Wat is de Digital Markets Act (DMA)?

De Digital Markets Act (DMA) van de Europese Unie – aangekondigd voor oktober – lijkt de zoveelste poging om orde in de digitale markt te brengen. Dit zou echter weleens dé maatregel kunnen zijn die de zaak voor eens en voor altijd regelt en de grote platformen op hun plaats zet.

De DMA is de nieuwste reeks do’s en don’ts voor bedrijven die actief zijn op de digitale markt in de hele Europese Unie. Net als de Algemene Verordening Gegevensbescherming (AVG/GDPR) proberen deze regels de marktmacht van de grote online platformen te beperken. In tegenstelling tot de AVG zal de DMA de markt niet breed reguleren, om de gevolgen voor kleine tot middelgrote bedrijven te beperken. Daarom is de DMA gericht op tech giganten met een beurswaarde van minimaal € 75 miljard (Facebook is goed voor ongeveer € 585 miljard, Google € 175 miljard).

De DMA heeft tot doel een gangbare praktijk van de grootste en meest invloedrijke technologiebedrijven aan banden te leggen: gedwongen gebruik van de eigen apps en diensten. Na invoering van de DMA zal de Apple-gebruiker niet meer enkel aangewezen zijn op de App Store – waar ontwikkelaars een vergoeding betalen aan de fabrikant. Nu krijgen onafhankelijke ontwikkelaars een eerlijkere kans (in theorie tenminste) en gebruikers krijgen de vrijheid om te kiezen voor (goedkopere, betere) alternatieven. Het gemak waarmee de grotere bedrijven gebruikersgegevens konden combineren en gebruiken om gerichte advertenties te verkopen zal verdwijnen, dat mag volgens de DMA niet meer.

Technologiebedrijven mogen niet langer gegevens tussen diensten delen zonder uitdrukkelijke toestemming van de consument. Meta kan bijvoorbeeld worden beperkt in het delen van gegevens tussen Facebook en WhatsApp of Instagram. De bedrijven kunnen legitieme belangen ook niet meer gebruiken als rechtsgrond voor profilering van mensen online. De DMA probeert met de regelgeving te voorkomen dat de zogenaamde ‘gatekeepers’ gegevens verzamelen waartoe andere organisaties geen toegang hebben. Dat betekent dat adverteerders niet langer selectieve – en soms onnauwkeurige – cijfers van platformen hoeven te accepteren. Ze krijgen toegang tot meer marketing- en prestatiegegevens over hun klanten en campagnes.

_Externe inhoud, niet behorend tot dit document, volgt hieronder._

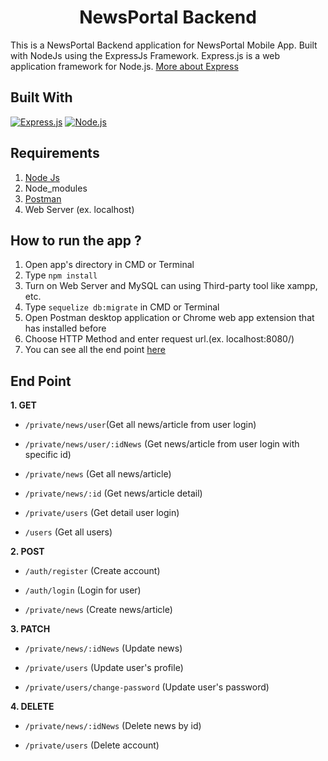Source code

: <h1 align="center">NewsPortal Backend</h1>



This is a NewsPortal Backend application for NewsPortal Mobile App. Built with NodeJs using the ExpressJs Framework.
Express.js is a web application framework for Node.js. [More about Express](https://en.wikipedia.org/wiki/Express.js)

## Built With
[![Express.js](https://img.shields.io/badge/Express.js-4.x-orange.svg?style=rounded-square)](https://expressjs.com/en/starter/installing.html)
[![Node.js](https://img.shields.io/badge/Node.js-v.12.18.3-green.svg?style=rounded-square)](https://nodejs.org/)

## Requirements
1. <a href="https://nodejs.org/en/download/">Node Js</a>
2. Node_modules
3. <a href="https://www.getpostman.com/">Postman</a>
4. Web Server (ex. localhost)

## How to run the app ?
1. Open app's directory in CMD or Terminal
2. Type `npm install`
3. Turn on Web Server and MySQL can using Third-party tool like xampp, etc.
4. Type `sequelize db:migrate` in CMD or Terminal
5. Open Postman desktop application or Chrome web app extension that has installed before
6. Choose HTTP Method and enter request url.(ex. localhost:8080/)
7. You can see all the end point [here](#end-point)

## End Point
**1. GET**

* `/private/news/user`(Get all news/article from user login)

* `/private/news/user/:idNews` (Get news/article from user login with specific id)

* `/private/news` (Get all news/article)

* `/private/news/:id` (Get news/article detail)

* `/private/users` (Get detail user login)

* `/users` (Get all users)

**2. POST**

* `/auth/register` (Create account)

* `/auth/login` (Login for user)

* `/private/news` (Create news/article)

**3. PATCH**

* `/private/news/:idNews` (Update news)

* `/private/users` (Update user's profile)

* `/private/users/change-password` (Update user's password)

**4. DELETE**

* `/private/news/:idNews` (Delete news by id)

* `/private/users` (Delete account)
  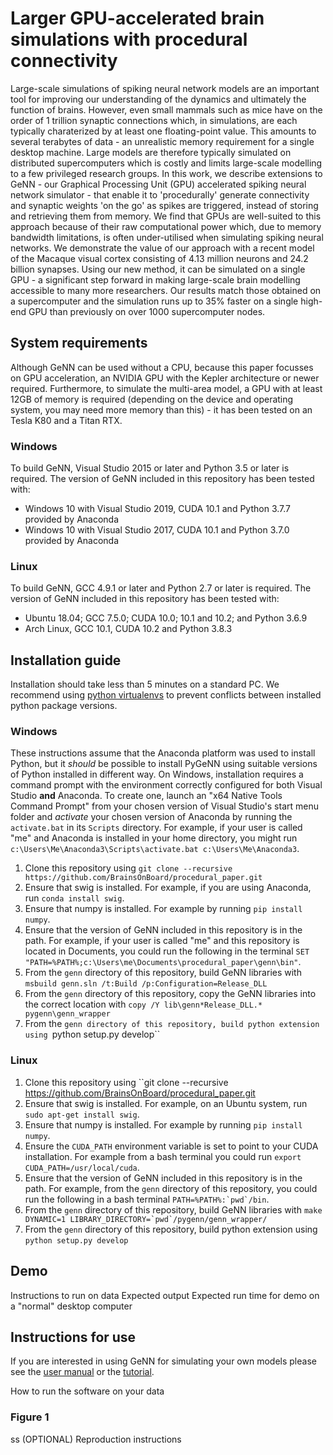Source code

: # Larger GPU-accelerated brain simulations with procedural connectivity
Large-scale simulations of spiking neural network models are an important tool for improving our understanding of the dynamics and ultimately the function of brains.
However, even small mammals such as mice have on the order of 1 trillion synaptic connections which, in simulations, are each typically charaterized by at least one floating-point value.
This amounts to several terabytes of data - an unrealistic memory requirement for a single desktop machine.
Large models are therefore typically simulated on distributed supercomputers which is costly and limits large-scale modelling to a few privileged research groups.
In this work, we describe extensions to GeNN - our Graphical Processing Unit (GPU) accelerated spiking neural network simulator - that enable it to 'procedurally' generate connectivity and synaptic weights 'on the go' as spikes are triggered, instead of storing and retrieving them from memory.
We find that GPUs are well-suited to this approach because of their raw computational power which, due to memory bandwidth limitations, is often under-utilised when simulating spiking neural networks.
We demonstrate the value of our approach with a recent model of the Macaque visual cortex consisting of 4.13 million neurons and 24.2 billion synapses.
Using our new method, it can be simulated on a single GPU - a significant step forward in making large-scale brain modelling accessible to many more researchers.
Our results match those obtained on a supercomputer and the simulation runs up to 35% faster on a single high-end GPU than previously on over 1000 supercomputer nodes.

## System requirements
Although GeNN can be used without a CPU, because this paper focusses on GPU acceleration, an NVIDIA GPU with the Kepler architecture or newer required.
Furthermore, to simulate the multi-area model, a GPU with at least 12GB of memory is required (depending on the device and operating system, you may need more memory than this) - it has been tested on an Tesla K80 and a Titan RTX.

### Windows
To build GeNN, Visual Studio 2015 or later and Python 3.5 or later is required.
The version of GeNN included in this repository has been tested with:
- Windows 10 with Visual Studio 2019, CUDA 10.1 and Python 3.7.7 provided by Anaconda
- Windows 10 with Visual Studio 2017, CUDA 10.1 and Python 3.7.0 provided by Anaconda

### Linux
To build GeNN, GCC 4.9.1 or later and Python 2.7 or later is required.
The version of GeNN included in this repository has been tested with:
- Ubuntu 18.04; GCC 7.5.0; CUDA 10.0; 10.1 and 10.2; and Python 3.6.9
- Arch Linux, GCC 10.1, CUDA 10.2 and Python 3.8.3

## Installation guide
Installation should take less than 5 minutes on a standard PC.
We recommend using [python virtualenvs](https://pypi.org/project/virtualenv/) to prevent conflicts between installed python package versions.

### Windows
These instructions assume that the Anaconda platform was used to install Python, but it _should_ be possible to install PyGeNN using suitable versions of Python installed in different way.
On Windows, installation requires a command prompt with the environment correctly configured for both Visual Studio **and** Anaconda. 
To create one, launch an "x64 Native Tools Command Prompt" from your chosen version of Visual Studio's start menu folder and _activate_ your chosen version of Anaconda by running the ``activate.bat`` in its ``Scripts`` directory. 
For example, if your user is called "me" and Anaconda is installed in your home directory, you might run ``c:\Users\Me\Anaconda3\Scripts\activate.bat c:\Users\Me\Anaconda3``.

1. Clone this repository using ``git clone --recursive https://github.com/BrainsOnBoard/procedural_paper.git``
2. Ensure that swig is installed. For example, if you are using Anaconda, run ``conda install swig``.
3. Ensure that numpy is installed. For example by running ``pip install numpy``.
4. Ensure that the version of GeNN included in this repository is in the path. For example, if your user is called "me" and this repository is located in Documents, you could run the following in the terminal ``SET "PATH=%PATH%;c:\Users\me\Documents\procedural_paper\genn\bin"``.
5. From the ``genn`` directory of this repository, build GeNN libraries with ``msbuild genn.sln /t:Build /p:Configuration=Release_DLL``
6. From the ``genn`` directory of this repository, copy the GeNN libraries into the correct location with ``copy /Y lib\genn*Release_DLL.* pygenn\genn_wrapper``
7. From the ``genn directory of this repository, build python extension using ``python setup.py develop``

### Linux
1. Clone this repository using ``git clone --recursive https://github.com/BrainsOnBoard/procedural_paper.git
2. Ensure that swig is installed. For example, on an Ubuntu system, run ``sudo apt-get install swig``.
3. Ensure that numpy is installed. For example by running ``pip install numpy``.
4. Ensure the ``CUDA_PATH`` environment variable is set to point to your CUDA installation. For example from a bash terminal you could run ``export CUDA_PATH=/usr/local/cuda``.
5. Ensure that the version of GeNN included in this repository is in the path. For example, from the ``genn`` directory of this repository, you could run the following in a bash terminal ``PATH=%PATH%:`pwd`/bin``.
6. From the ``genn`` directory of this repository, build GeNN libraries with ``make DYNAMIC=1 LIBRARY_DIRECTORY=`pwd`/pygenn/genn_wrapper/``
7. From the ``genn`` directory of this repository, build python extension using ``python setup.py develop``

## Demo
Instructions to run on data
Expected output
Expected run time for demo on a "normal" desktop computer

## Instructions for use
If you are interested in using GeNN for simulating your own models please see the [user manual](https://genn-team.github.io/genn/documentation/4/html/index.html) or the [tutorial](https://github.com/neworderofjamie/new_genn_tutorials).

How to run the software on your data


### Figure 1
ss
(OPTIONAL) Reproduction instructions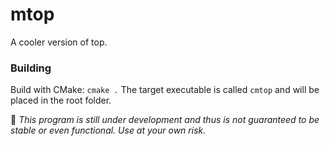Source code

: # mtop

A cooler version of top. 

### Building

Build with CMake: `cmake .` The target executable is called `cmtop` and will be placed in the root folder. 

🚨 *This program is still under development and thus is not guaranteed to be stable or even functional. Use at your own risk.*
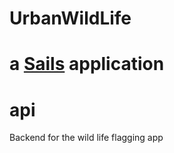 # UrbanWildLife

a [Sails](http://sailsjs.org) application
=======
# api
Backend for the wild life flagging app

De DMA creëert ook regels die poortwachters ervan weerhouden de voorkeur te geven aan hun eigen producten in zoekresultaten. Als iemand bijvoorbeeld naar een digitale assistent op Amazon zoekt, kan het bedrijf het eigen Alexa-product in de zoekresultaten niet langer preferentieel of anders behandelen dan Google Home of Apple HomePod. De sterkere privacycontroles betekenen dat de platformen expliciete toestemming van iemand moeten krijgen om hun persoonlijke gegevens te gebruiken en (of) te combineren voor gerichte advertenties. Dat betekent nóg meer cookiebanners. Om te beginnen kan de DMA hoofdpijn bezorgen aan elke marketeer die geen gediversifieerd mediaplan of datastrategie heeft die verder gaat dan de grootste platformen. Ze zullen moeten leren omgaan met meer silo’s, waardoor een toch al complexe klus nog ingewikkelder wordt. Veel marketeers zijn wel al bezig dit probleem vandaag aan te pakken in het kader van het verdwijnen van de third-party cookies.

Het is echter niet allemaal kommer en kwel voor marketeers. Specifieke apps, producten en diensten die in het verleden niet toegankelijk waren vanwege de gesloten ecosystemen van de platformen – zoals kleinere berichtenservices en advertentieplatformen – zijn vanaf dan bijvoorbeeld wel inzetbaar.